[Records from a dataset]

....................

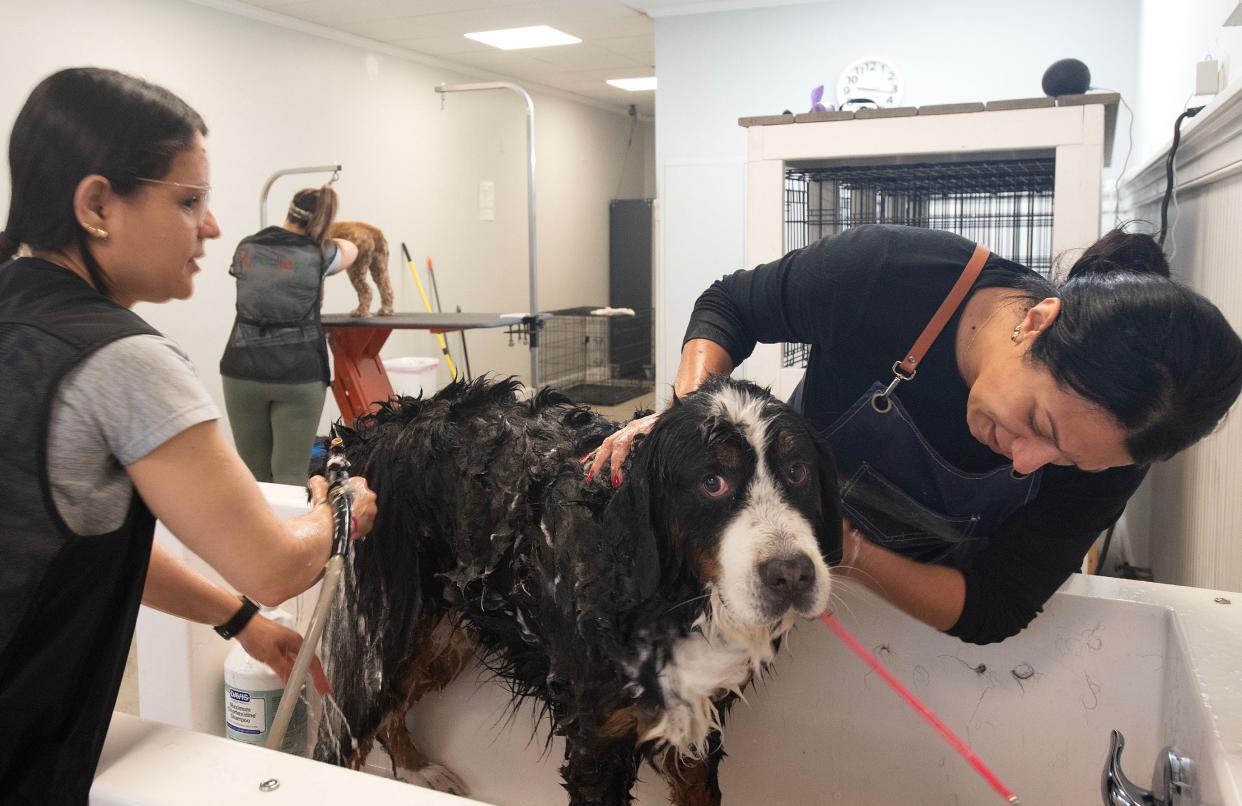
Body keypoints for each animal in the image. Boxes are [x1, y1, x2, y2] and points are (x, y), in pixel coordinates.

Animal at [315, 375, 844, 799]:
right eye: (712, 482)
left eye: (797, 471)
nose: (792, 574)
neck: (663, 597)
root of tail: (370, 428)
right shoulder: (598, 743)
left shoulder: (695, 725)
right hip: (388, 626)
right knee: (348, 729)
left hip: (453, 632)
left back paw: (417, 769)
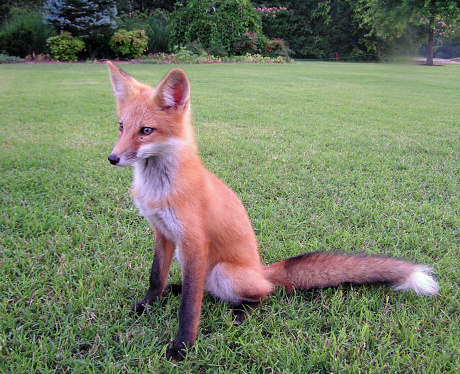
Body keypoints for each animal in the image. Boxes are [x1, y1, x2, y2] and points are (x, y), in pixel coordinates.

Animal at [107, 62, 438, 360]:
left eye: (146, 131)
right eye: (121, 127)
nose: (112, 158)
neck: (160, 190)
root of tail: (260, 269)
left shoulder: (194, 243)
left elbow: (190, 306)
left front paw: (183, 348)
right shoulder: (163, 233)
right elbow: (156, 279)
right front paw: (148, 305)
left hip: (223, 271)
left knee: (262, 293)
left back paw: (242, 313)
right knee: (208, 290)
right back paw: (175, 290)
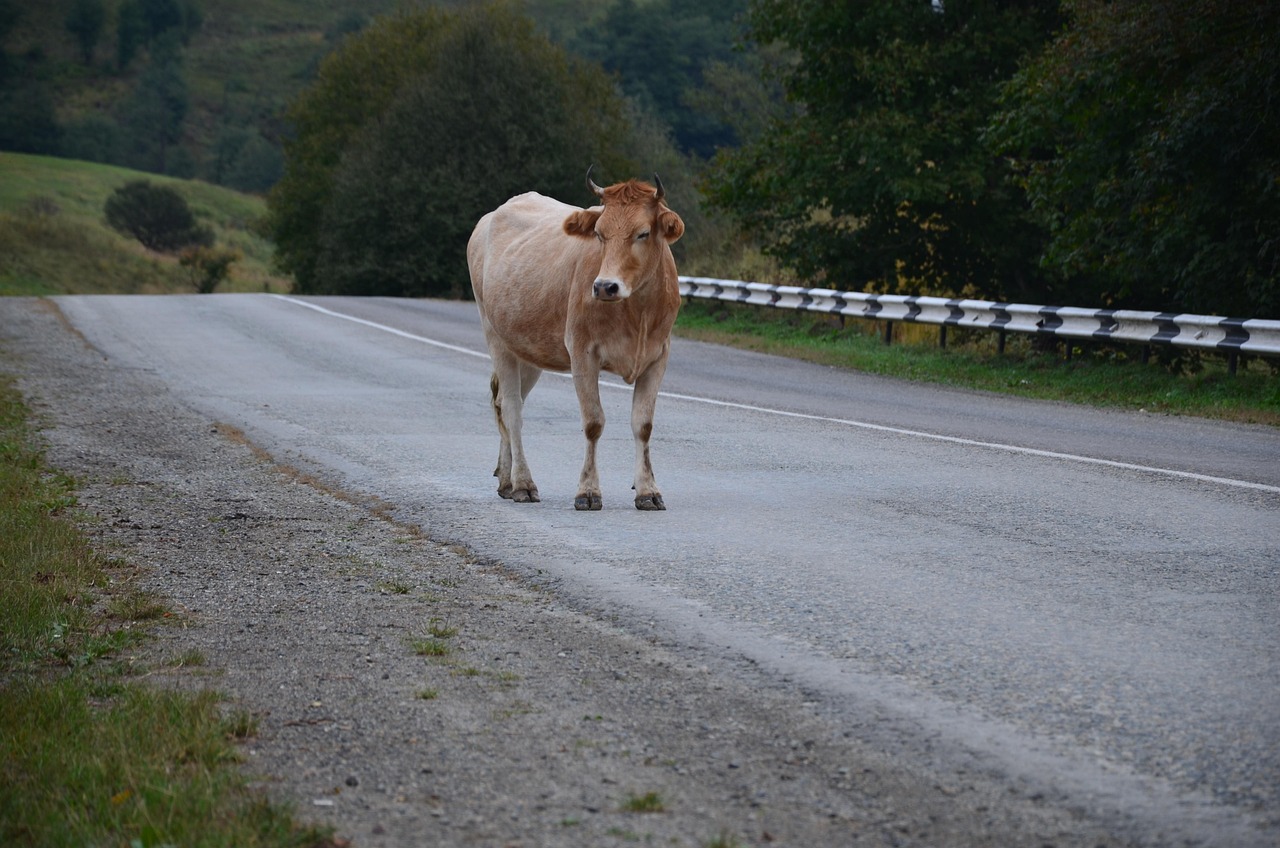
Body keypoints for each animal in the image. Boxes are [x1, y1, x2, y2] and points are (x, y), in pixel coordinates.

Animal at [471, 167, 686, 512]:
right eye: (599, 233)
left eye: (642, 233)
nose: (604, 286)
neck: (637, 312)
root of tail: (492, 216)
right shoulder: (583, 353)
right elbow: (594, 422)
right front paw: (587, 491)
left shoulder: (658, 357)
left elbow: (643, 425)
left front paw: (648, 491)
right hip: (496, 337)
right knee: (512, 409)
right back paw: (523, 484)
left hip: (528, 349)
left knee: (505, 402)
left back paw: (506, 480)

....................

For every line of the data above that contains "front", copy that line.

left front paw: (183, 348)
right front paw: (148, 305)
right front paw: (587, 491)
left front paw: (648, 491)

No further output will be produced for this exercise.